Entries shown
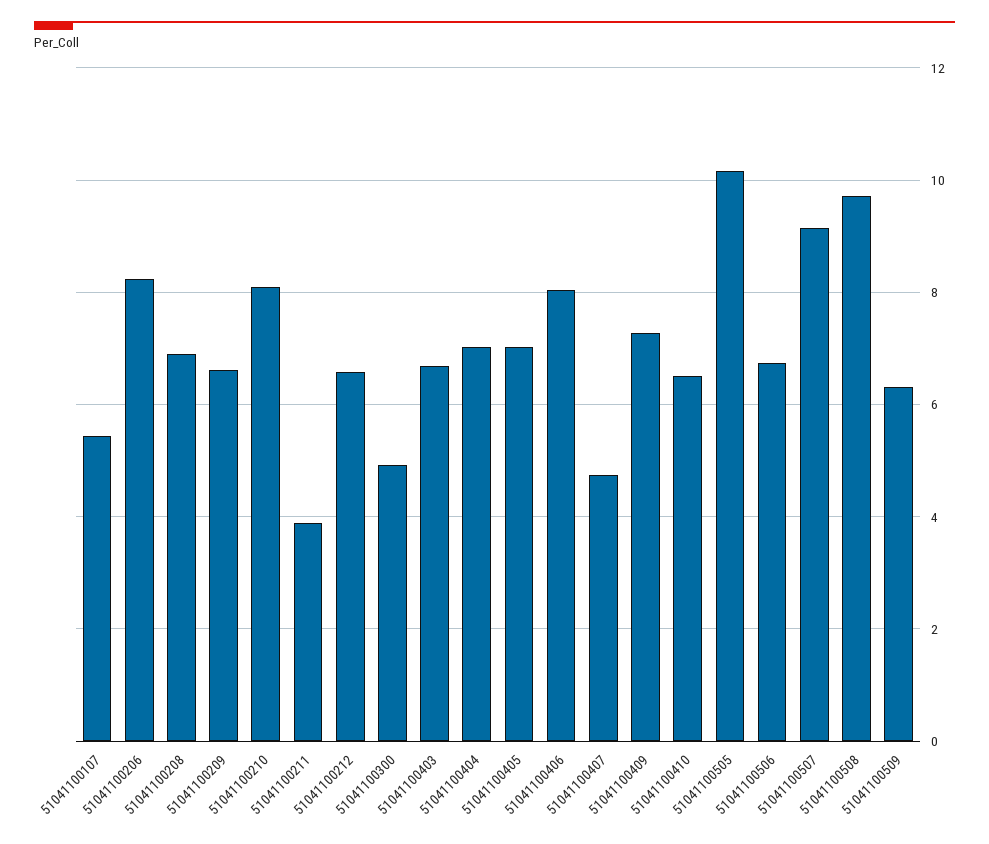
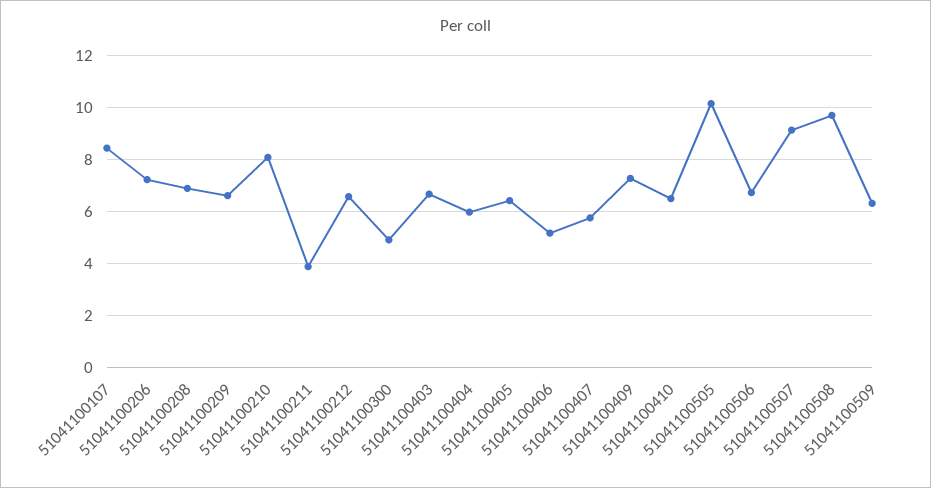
51041100107: 5.4 -> 8.5
51041100206: 8.2 -> 7.25
51041100404: 7 -> 6
51041100405: 7 -> 6.5
51041100406: 8 -> 5.25
51041100407: 4.8 -> 5.75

Assignment
Output the material verbatim, skipping the images.

Solution below
51041100107: 5.4 -> 8.5
51041100206: 8.2 -> 7.25
51041100404: 7 -> 6
51041100405: 7 -> 6.5
51041100406: 8 -> 5.25
51041100407: 4.8 -> 5.75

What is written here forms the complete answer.